MCP Server Integration

  • SystemVerilog syntax checker MCP server: mcp/slang-mcp-server/.
  • Add to Claude Code: claude mcp add slang-syntax-checker ~/projs/hagent/mcp/slang-mcp-server/run_server.sh.

Docker Issues

If you use macOS and Colima, you may get a "docker-credential-desktop not installed" issue. Most likely, you need to delete the "credStore" entry from your config.json at ~/.docker/config.json

If you run Colima, you need to use virtiofs as mount point, and 32GB for XiangShan. This may require reinstalling Colima:

# brew install colima
rm -rf ~/.colima
colima start --mount-type virtiofs --vm-type=vz --vz-rosetta --memory 32
# brew services start colima

Try in the command line that you can do the following (fix Docker/Colima first, or it will not work):

docker pull ubuntu:latest
docker run -it --rm ubuntu:latest

For Docker/Colima, you need to have enough memory. In macOS Colima, the default is 2GB. This is fine for small runs, but not for things like XiangShan runs. Check that you have at least 32GB of memory.

 docker run --rm busybox cat /proc/meminfo | grep MemTotal

Sometimes you need to clean up leftover Docker containers, run ./cleanup.sh

Docker Container Management

HAgent uses a modernized container management system that automatically handles Docker setup and execution.
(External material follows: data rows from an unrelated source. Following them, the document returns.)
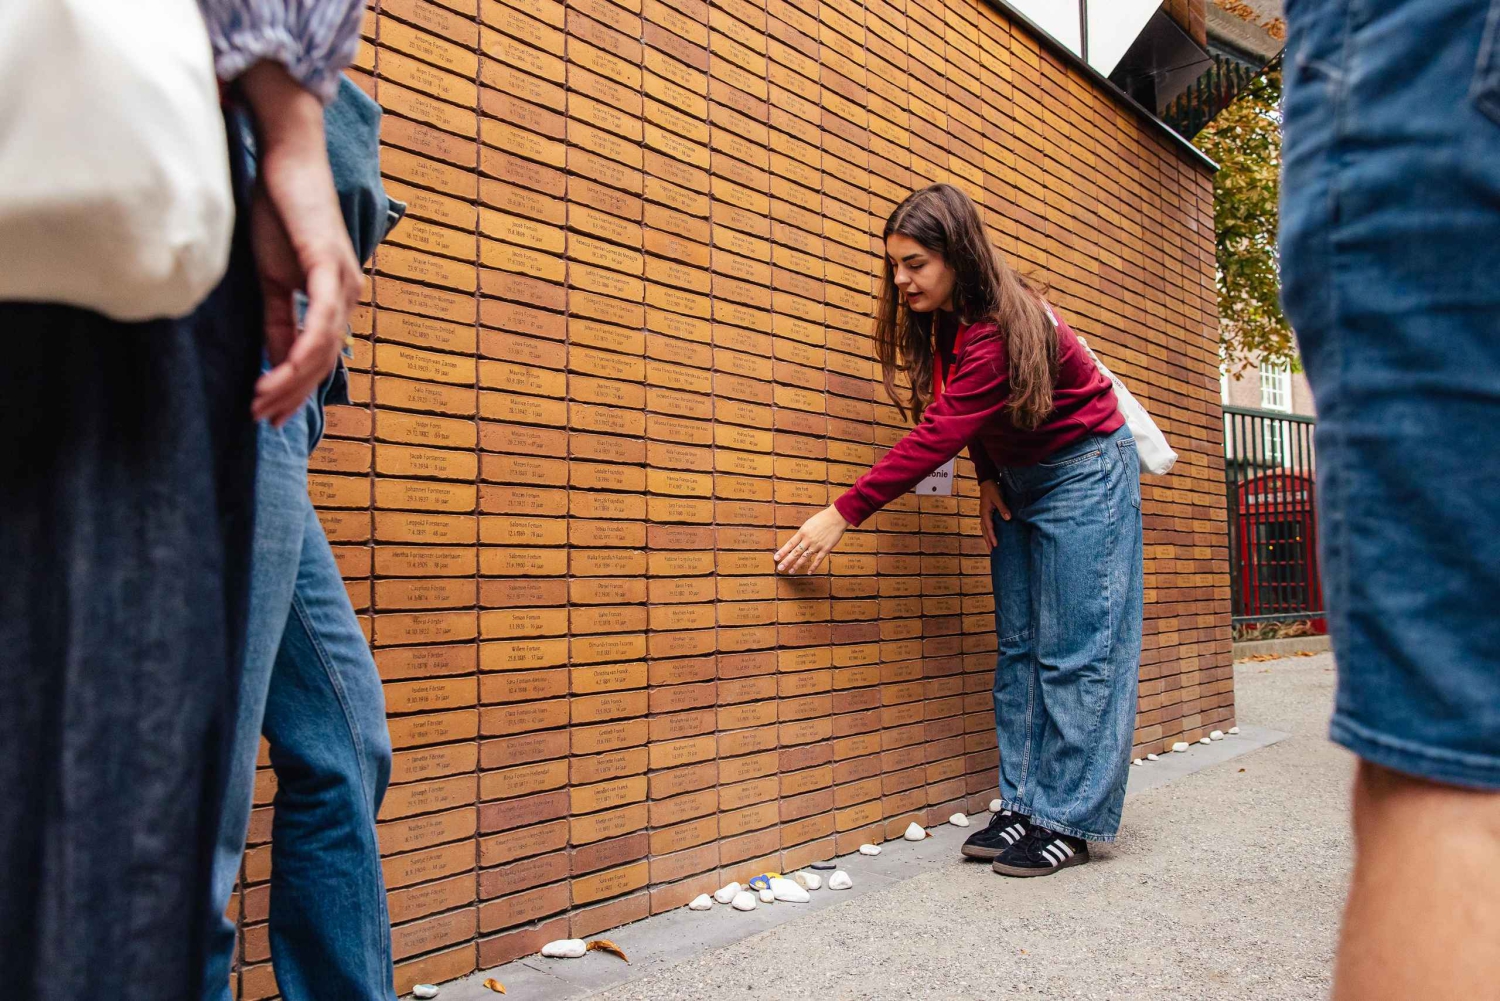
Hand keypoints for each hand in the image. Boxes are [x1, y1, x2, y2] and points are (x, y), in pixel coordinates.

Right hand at [239, 61, 360, 426]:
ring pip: (322, 350)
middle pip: (324, 362)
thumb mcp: (274, 277)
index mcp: (337, 298)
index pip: (319, 357)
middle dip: (292, 396)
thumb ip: (279, 318)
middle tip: (263, 422)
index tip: (271, 415)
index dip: (296, 389)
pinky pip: (321, 321)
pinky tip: (282, 373)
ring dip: (291, 382)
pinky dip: (301, 351)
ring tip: (261, 403)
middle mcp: (349, 295)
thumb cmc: (279, 211)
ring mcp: (344, 282)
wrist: (285, 160)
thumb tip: (277, 359)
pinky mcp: (329, 267)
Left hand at [775, 505, 848, 574]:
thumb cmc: (822, 518)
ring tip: (791, 571)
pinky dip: (813, 567)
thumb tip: (796, 542)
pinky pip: (818, 560)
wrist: (836, 517)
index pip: (790, 544)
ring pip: (805, 557)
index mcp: (803, 532)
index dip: (782, 552)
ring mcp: (817, 545)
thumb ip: (802, 534)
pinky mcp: (826, 549)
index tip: (776, 558)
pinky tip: (809, 572)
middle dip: (787, 561)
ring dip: (797, 565)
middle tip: (780, 568)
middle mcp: (808, 540)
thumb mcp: (808, 524)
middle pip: (795, 552)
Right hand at [979, 478, 1010, 549]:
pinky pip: (986, 525)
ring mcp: (984, 514)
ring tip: (990, 546)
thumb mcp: (998, 497)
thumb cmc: (992, 489)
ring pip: (984, 529)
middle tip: (992, 551)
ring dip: (987, 537)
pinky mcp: (986, 512)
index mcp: (985, 513)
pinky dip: (987, 531)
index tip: (996, 545)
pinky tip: (990, 534)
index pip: (989, 528)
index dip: (992, 537)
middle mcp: (983, 515)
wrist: (987, 481)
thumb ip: (1003, 508)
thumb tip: (1008, 518)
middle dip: (988, 541)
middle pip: (985, 531)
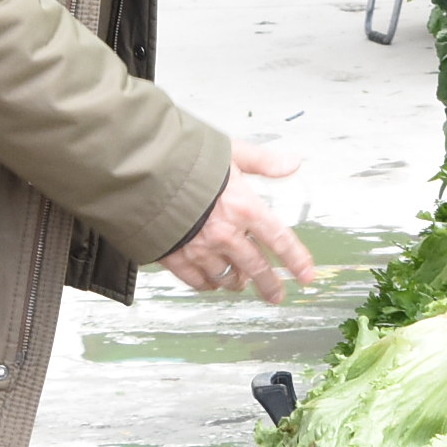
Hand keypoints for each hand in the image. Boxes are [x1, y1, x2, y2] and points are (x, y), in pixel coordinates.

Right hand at [160, 143, 316, 302]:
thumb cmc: (183, 159)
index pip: (279, 240)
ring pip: (226, 277)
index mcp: (243, 208)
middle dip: (270, 284)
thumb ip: (263, 161)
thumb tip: (292, 163)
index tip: (306, 275)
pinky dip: (207, 284)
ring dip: (236, 282)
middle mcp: (225, 234)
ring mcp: (200, 249)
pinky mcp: (175, 258)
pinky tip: (211, 281)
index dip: (296, 260)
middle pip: (256, 268)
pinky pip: (197, 282)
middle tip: (276, 295)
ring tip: (241, 282)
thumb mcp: (231, 152)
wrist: (139, 173)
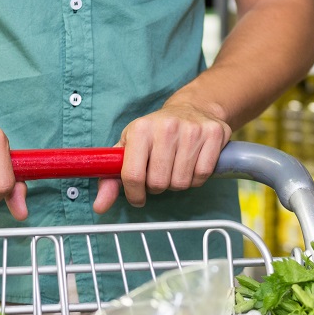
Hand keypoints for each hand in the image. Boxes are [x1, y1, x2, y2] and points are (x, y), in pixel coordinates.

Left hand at [93, 101, 230, 212]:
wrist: (192, 107)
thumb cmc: (155, 134)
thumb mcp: (129, 149)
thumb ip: (110, 179)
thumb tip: (99, 207)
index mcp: (140, 129)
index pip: (133, 175)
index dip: (134, 194)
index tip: (138, 197)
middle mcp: (166, 127)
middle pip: (159, 183)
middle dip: (158, 186)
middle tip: (160, 175)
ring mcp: (192, 130)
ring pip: (181, 182)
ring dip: (177, 183)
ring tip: (175, 168)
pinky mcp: (214, 134)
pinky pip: (202, 175)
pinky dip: (196, 178)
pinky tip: (191, 165)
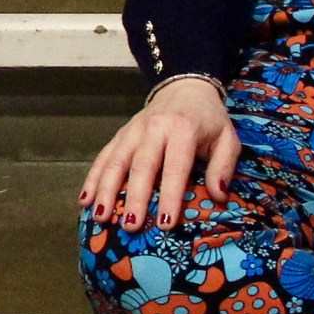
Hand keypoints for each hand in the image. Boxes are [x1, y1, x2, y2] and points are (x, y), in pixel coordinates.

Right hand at [81, 75, 238, 230]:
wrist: (184, 87)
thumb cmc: (209, 120)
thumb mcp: (228, 139)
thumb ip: (224, 167)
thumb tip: (219, 197)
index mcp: (182, 130)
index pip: (174, 167)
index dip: (170, 196)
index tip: (166, 224)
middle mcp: (153, 129)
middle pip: (140, 166)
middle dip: (133, 197)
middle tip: (130, 225)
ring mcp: (132, 130)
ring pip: (116, 161)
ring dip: (105, 189)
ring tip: (99, 215)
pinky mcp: (120, 134)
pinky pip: (104, 156)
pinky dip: (93, 177)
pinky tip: (85, 198)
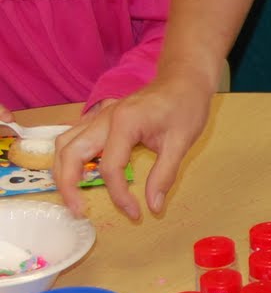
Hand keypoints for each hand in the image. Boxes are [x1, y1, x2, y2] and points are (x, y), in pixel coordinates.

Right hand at [54, 73, 214, 219]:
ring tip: (72, 197)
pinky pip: (72, 138)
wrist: (183, 79)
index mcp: (124, 123)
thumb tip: (154, 207)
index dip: (119, 195)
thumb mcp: (181, 142)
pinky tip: (78, 175)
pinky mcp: (98, 119)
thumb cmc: (186, 107)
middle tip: (79, 212)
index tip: (135, 213)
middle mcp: (103, 118)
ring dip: (61, 172)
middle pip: (70, 153)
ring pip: (63, 144)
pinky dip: (67, 158)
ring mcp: (98, 116)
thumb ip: (164, 175)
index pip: (110, 167)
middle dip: (68, 186)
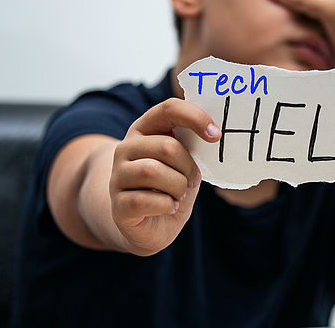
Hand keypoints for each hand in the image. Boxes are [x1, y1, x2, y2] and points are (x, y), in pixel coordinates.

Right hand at [109, 98, 220, 255]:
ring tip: (178, 195)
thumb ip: (193, 145)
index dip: (195, 118)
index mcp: (145, 129)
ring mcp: (117, 176)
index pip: (169, 109)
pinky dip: (167, 205)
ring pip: (154, 172)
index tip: (216, 135)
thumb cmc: (171, 187)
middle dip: (189, 167)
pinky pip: (146, 200)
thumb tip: (214, 133)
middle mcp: (125, 148)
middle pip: (167, 146)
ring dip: (178, 187)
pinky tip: (168, 207)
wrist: (150, 226)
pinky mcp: (118, 204)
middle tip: (192, 180)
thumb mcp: (185, 162)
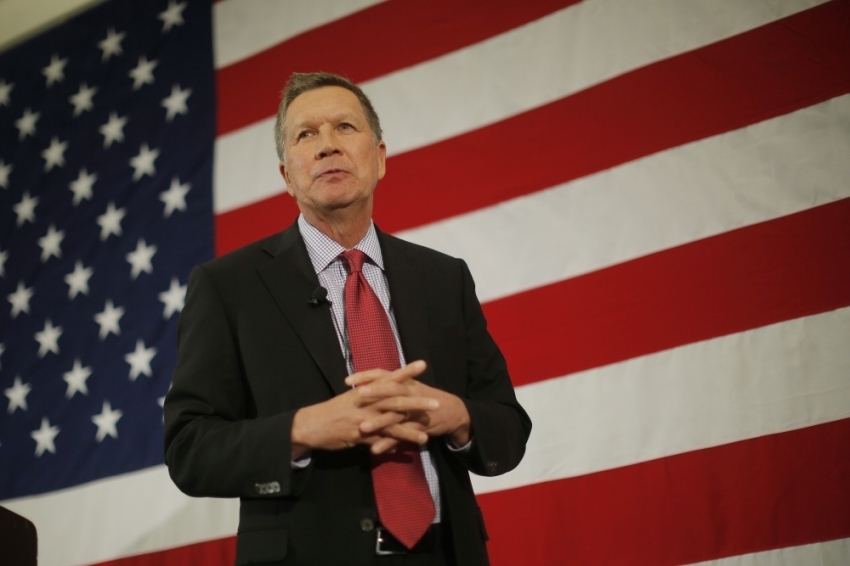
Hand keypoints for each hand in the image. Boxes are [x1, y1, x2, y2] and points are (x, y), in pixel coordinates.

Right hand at [290, 361, 436, 457]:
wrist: (311, 425)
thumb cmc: (331, 411)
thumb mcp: (350, 398)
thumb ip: (367, 395)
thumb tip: (382, 390)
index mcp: (364, 391)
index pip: (388, 378)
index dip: (406, 371)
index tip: (422, 364)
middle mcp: (366, 402)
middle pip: (396, 400)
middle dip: (417, 401)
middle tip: (437, 402)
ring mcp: (364, 419)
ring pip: (391, 422)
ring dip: (410, 428)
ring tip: (428, 432)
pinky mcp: (360, 436)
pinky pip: (380, 441)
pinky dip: (394, 445)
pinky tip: (407, 450)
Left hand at [346, 360, 471, 452]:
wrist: (451, 411)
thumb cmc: (424, 398)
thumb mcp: (409, 387)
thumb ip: (390, 385)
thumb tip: (364, 384)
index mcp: (405, 382)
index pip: (384, 374)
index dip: (366, 376)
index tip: (347, 380)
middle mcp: (410, 393)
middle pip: (392, 390)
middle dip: (375, 392)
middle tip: (357, 395)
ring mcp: (416, 411)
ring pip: (396, 415)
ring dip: (379, 422)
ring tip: (361, 428)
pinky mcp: (419, 428)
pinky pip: (402, 436)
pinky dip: (389, 443)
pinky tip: (375, 450)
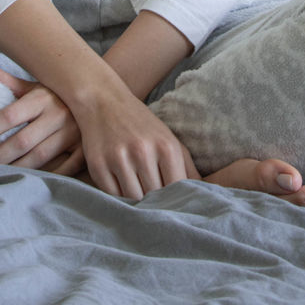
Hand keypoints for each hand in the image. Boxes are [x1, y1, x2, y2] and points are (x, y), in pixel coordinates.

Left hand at [0, 63, 84, 175]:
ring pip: (40, 158)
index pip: (8, 116)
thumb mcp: (32, 85)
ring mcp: (74, 133)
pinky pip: (62, 169)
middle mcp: (58, 114)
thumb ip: (3, 80)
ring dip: (16, 170)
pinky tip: (28, 183)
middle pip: (22, 141)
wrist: (100, 97)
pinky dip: (45, 177)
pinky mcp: (85, 150)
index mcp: (42, 97)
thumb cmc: (56, 94)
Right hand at [74, 85, 200, 200]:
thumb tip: (207, 195)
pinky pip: (111, 195)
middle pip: (154, 198)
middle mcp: (142, 151)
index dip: (174, 201)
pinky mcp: (97, 164)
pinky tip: (119, 185)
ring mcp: (118, 158)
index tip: (170, 203)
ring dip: (135, 201)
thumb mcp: (169, 139)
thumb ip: (188, 168)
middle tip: (151, 202)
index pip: (176, 190)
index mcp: (166, 146)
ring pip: (133, 199)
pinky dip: (116, 196)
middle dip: (154, 202)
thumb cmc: (141, 124)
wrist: (103, 100)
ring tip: (136, 193)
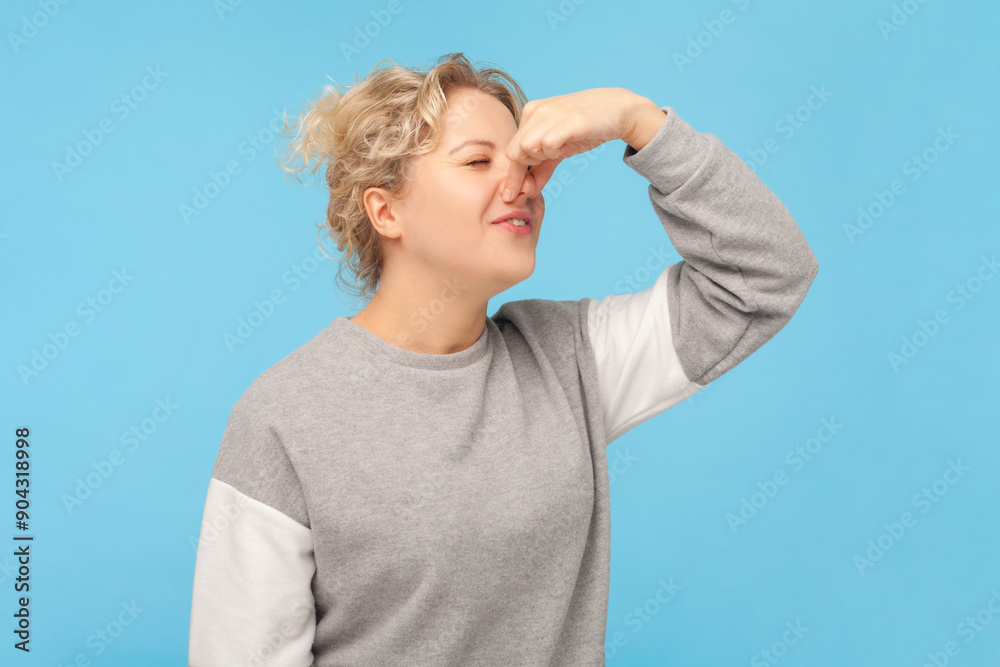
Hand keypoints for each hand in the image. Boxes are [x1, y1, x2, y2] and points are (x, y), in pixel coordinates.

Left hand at [501, 87, 653, 201]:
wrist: (617, 111)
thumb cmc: (586, 130)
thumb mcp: (559, 150)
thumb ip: (542, 167)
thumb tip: (527, 191)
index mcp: (530, 114)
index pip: (510, 150)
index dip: (513, 176)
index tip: (512, 195)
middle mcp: (536, 111)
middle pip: (513, 152)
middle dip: (522, 173)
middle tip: (538, 178)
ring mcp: (550, 113)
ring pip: (525, 147)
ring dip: (539, 159)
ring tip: (557, 153)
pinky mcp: (566, 120)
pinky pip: (547, 144)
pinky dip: (553, 152)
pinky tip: (566, 147)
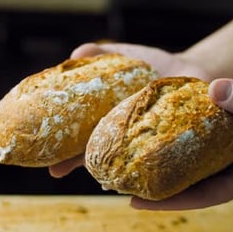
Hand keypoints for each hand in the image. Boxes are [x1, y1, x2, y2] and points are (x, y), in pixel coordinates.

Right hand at [49, 42, 209, 177]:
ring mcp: (138, 142)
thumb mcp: (127, 55)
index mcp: (103, 114)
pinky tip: (131, 178)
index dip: (56, 141)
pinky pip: (149, 161)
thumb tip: (76, 54)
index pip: (74, 131)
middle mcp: (117, 132)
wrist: (193, 73)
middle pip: (89, 150)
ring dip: (105, 170)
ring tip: (95, 176)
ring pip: (116, 161)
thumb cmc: (154, 66)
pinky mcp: (162, 148)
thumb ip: (101, 54)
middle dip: (71, 161)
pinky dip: (140, 169)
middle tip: (54, 169)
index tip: (39, 146)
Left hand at [131, 78, 232, 209]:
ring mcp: (231, 166)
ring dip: (166, 174)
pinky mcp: (230, 153)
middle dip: (158, 191)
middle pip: (190, 190)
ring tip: (134, 168)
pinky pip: (200, 158)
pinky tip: (162, 146)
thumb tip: (213, 88)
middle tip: (123, 185)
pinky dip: (180, 155)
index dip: (167, 201)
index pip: (199, 197)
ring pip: (193, 175)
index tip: (136, 202)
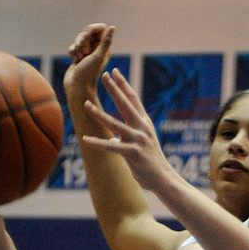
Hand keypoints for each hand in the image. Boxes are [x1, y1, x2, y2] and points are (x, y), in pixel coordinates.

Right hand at [65, 23, 114, 107]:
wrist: (77, 87)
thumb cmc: (88, 73)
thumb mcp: (98, 56)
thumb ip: (105, 42)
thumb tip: (113, 27)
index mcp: (105, 47)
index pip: (100, 27)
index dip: (91, 29)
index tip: (87, 36)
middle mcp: (97, 48)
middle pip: (87, 31)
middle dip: (82, 39)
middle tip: (84, 52)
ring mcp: (87, 52)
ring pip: (79, 38)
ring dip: (77, 47)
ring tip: (80, 59)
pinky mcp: (78, 56)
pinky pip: (73, 46)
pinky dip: (72, 52)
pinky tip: (75, 61)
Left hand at [83, 69, 173, 192]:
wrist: (164, 178)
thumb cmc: (151, 162)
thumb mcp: (141, 144)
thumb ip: (128, 137)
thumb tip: (113, 138)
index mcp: (144, 123)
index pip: (133, 99)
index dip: (123, 85)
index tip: (115, 71)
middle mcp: (142, 128)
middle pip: (125, 104)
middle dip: (114, 89)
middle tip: (104, 75)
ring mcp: (137, 139)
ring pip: (114, 123)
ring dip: (98, 113)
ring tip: (86, 104)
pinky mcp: (132, 153)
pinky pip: (110, 147)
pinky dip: (96, 143)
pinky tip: (84, 139)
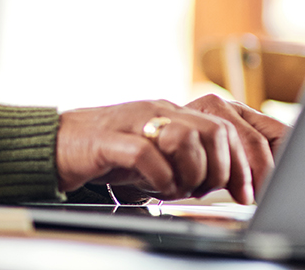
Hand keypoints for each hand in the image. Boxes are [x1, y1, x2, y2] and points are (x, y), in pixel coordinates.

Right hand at [55, 96, 286, 203]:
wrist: (56, 144)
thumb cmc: (110, 153)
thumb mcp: (158, 154)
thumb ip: (191, 159)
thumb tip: (231, 181)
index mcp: (174, 113)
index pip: (227, 127)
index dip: (246, 163)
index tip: (247, 194)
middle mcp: (159, 111)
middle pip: (215, 131)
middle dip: (221, 171)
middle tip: (203, 192)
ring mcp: (134, 122)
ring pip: (186, 138)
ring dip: (190, 173)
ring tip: (175, 189)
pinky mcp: (109, 140)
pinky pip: (146, 153)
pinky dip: (158, 177)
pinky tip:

Key features include:

Automatic Container Setup:

  • Containers are automatically created and configured based on HAGENT_EXECUTION_MODE
  • Host directories are mounted to standard container paths (/code/workspace/repo, /code/workspace/build)
  • Environment variables are automatically set inside containers

Path Translation:

  • Host paths are transparently translated to container paths
  • File tracking works consistently across local and Docker modes
  • No manual path configuration required

Container Lifecycle:

  • Containers are automatically cleaned up after execution
  • Resource management is handled transparently
  • No manual Docker commands needed

Example Docker Usage:

# Set Docker mode
export HAGENT_EXECUTION_MODE=docker

# Optionally mount your project directory
export HAGENT_REPO_DIR=/path/to/your/project

# Run any HAgent step - Docker is handled automatically
uv run python hagent/step/trivial/trivial.py input.yaml -o output.yaml

The container management system eliminates the need for manual Docker commands while providing the benefits of isolated, reproducible execution environments.